** START RECORDS FOR THIS EXERCISE **

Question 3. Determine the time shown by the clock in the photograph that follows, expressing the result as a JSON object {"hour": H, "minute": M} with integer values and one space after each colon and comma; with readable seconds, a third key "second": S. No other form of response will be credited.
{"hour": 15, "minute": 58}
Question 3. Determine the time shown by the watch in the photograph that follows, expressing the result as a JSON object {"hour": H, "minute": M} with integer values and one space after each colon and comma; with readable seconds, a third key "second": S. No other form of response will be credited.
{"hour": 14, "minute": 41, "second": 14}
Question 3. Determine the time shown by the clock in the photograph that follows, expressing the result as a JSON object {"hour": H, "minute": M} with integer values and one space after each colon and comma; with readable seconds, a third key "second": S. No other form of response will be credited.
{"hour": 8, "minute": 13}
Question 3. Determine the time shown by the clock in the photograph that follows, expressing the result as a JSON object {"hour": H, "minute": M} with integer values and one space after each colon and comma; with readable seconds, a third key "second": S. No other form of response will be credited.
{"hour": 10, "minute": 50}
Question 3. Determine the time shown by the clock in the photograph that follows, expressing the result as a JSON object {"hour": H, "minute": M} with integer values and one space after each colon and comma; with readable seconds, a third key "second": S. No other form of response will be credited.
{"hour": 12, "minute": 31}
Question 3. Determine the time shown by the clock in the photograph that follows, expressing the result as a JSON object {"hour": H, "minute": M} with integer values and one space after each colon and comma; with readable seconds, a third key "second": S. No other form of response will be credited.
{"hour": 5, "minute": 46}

** END RECORDS FOR THIS EXERCISE **

GOAL » Report each line of the entries above that contains the word "watch", copying those lines in full.

SOLUTION TO THIS EXERCISE »
Question 3. Determine the time shown by the watch in the photograph that follows, expressing the result as a JSON object {"hour": H, "minute": M} with integer values and one space after each colon and comma; with readable seconds, a third key "second": S. No other form of response will be credited.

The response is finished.